#### Input
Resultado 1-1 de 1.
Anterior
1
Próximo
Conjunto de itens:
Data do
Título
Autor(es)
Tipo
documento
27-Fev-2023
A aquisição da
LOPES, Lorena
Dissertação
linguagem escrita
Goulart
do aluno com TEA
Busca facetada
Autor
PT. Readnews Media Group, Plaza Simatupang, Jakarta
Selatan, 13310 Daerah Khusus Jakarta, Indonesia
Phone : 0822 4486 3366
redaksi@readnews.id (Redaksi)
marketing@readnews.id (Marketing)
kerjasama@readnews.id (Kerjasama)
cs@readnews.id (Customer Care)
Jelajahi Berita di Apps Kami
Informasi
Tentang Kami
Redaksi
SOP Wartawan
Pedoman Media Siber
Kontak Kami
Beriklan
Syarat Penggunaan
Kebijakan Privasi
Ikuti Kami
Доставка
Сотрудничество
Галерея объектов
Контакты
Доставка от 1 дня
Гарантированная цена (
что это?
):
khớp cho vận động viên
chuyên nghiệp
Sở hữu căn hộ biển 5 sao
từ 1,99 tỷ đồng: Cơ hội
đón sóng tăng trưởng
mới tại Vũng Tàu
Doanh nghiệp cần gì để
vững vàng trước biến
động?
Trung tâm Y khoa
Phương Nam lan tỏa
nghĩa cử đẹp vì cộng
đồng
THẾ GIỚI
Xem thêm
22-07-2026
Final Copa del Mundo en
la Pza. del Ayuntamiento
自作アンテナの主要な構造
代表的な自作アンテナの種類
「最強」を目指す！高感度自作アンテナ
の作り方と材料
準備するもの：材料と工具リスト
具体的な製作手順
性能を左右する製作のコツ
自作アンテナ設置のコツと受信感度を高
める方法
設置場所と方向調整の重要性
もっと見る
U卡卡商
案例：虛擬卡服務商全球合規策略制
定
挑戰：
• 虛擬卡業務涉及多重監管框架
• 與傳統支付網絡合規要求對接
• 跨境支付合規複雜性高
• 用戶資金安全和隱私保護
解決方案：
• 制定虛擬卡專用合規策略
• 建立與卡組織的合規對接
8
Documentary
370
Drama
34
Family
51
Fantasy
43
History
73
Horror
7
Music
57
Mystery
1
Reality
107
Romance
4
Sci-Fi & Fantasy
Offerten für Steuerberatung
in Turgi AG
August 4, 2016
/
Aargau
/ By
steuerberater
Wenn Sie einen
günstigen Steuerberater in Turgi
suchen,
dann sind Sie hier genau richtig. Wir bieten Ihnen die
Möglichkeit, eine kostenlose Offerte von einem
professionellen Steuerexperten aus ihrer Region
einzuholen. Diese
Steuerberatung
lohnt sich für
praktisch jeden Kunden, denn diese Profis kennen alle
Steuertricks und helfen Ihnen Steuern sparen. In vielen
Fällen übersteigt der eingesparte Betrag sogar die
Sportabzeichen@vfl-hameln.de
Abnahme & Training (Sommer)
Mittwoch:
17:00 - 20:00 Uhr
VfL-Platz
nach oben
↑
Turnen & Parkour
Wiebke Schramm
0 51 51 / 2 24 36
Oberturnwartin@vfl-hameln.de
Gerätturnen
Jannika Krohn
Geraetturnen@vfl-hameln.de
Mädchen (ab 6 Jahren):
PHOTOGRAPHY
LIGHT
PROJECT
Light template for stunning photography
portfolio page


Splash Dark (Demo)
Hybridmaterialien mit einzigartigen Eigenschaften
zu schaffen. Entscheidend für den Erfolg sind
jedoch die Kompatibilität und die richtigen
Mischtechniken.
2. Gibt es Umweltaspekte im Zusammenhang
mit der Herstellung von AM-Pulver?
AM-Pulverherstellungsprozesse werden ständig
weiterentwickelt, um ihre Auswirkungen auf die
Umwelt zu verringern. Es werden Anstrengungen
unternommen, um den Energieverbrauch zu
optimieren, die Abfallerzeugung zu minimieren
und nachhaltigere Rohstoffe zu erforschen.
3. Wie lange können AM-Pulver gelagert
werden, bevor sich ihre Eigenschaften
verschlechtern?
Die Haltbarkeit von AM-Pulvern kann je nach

#### What this task involves
Put every line from the beginning of the rows down through the line containing "Selatan, 13310 Daerah", both ends included, into a numbered list, leaving out any blank lines.

#### Answer area
1. Resultado 1-1 de 1.
2. Anterior
3. 1
4. Próximo
5. Conjunto de itens:
6. Data do
7. Título
8. Autor(es)
9. Tipo
10. documento
11. 27-Fev-2023
12. A aquisição da
13. LOPES, Lorena
14. Dissertação
15. linguagem escrita
16. Goulart
17. do aluno com TEA
18. Busca facetada
19. Autor
20. PT. Readnews Media Group, Plaza Simatupang, Jakarta
21. Selatan, 13310 Daerah Khusus Jakarta, Indonesia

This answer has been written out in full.